Un tel Etat aurait en permanence à trouver des moyens lui
permettant de conserver une population à la majorité juive
écrasante. Si cette population juive continue à se réduire, les juifs étant
de plus en plus nombreux à émigrer vers d’autres pays, Israël
sera contraint à trouver des moyens lui permettant de réduire la
population non-juive. Et peu importe la manière dont cela serait
réalisé, cela ne pourra pas être joli à voir.

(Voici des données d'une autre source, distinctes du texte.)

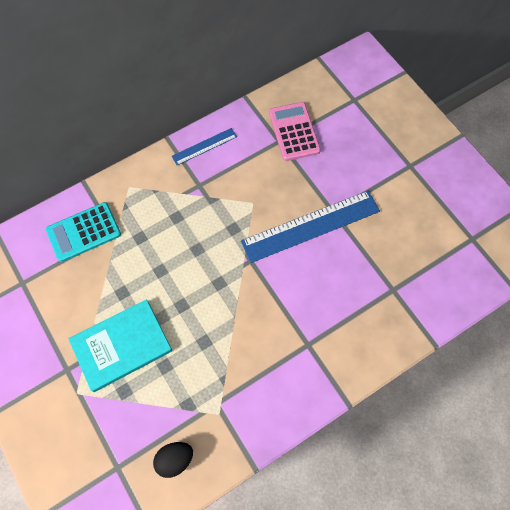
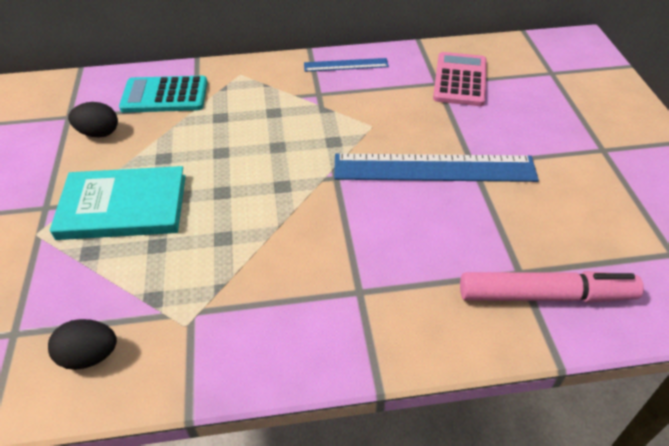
camera: 25 degrees right, 20 degrees down
none -> black egg [68,102,118,138]
none -> pink marker [460,271,644,303]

La justice ne saurait être bâtie sur les
fondations de l’injustice. Et il n’y a pas de justice dans un
Etat où certaines personnes sont accueillies à bras ouvertes
tandis que d’autres ne le sont pas, un Etat qui est construit
sur l’expulsion de personnes de leurs foyers. Ce fait
fondamental doit être changé si l’on veut réaliser la justice en
Palestine.
C’est la raison pour laquelle nous devons
défier l’Etat d’Israël et sa politique, visant à l’expulsion, à
la marginalisation et à la disparition du peuple palestinien.
Nous ne devons surtout pas donner à Israël
un passe-droit sur les principes que nous appliquons partout
ailleurs dans le monde.
Paul Larudee est un des fondateurs des deux
mouvements Free Gaza ! et Free Palestine !, il est l’un des
organisateurs de l’International Solidarity Movement (ISM).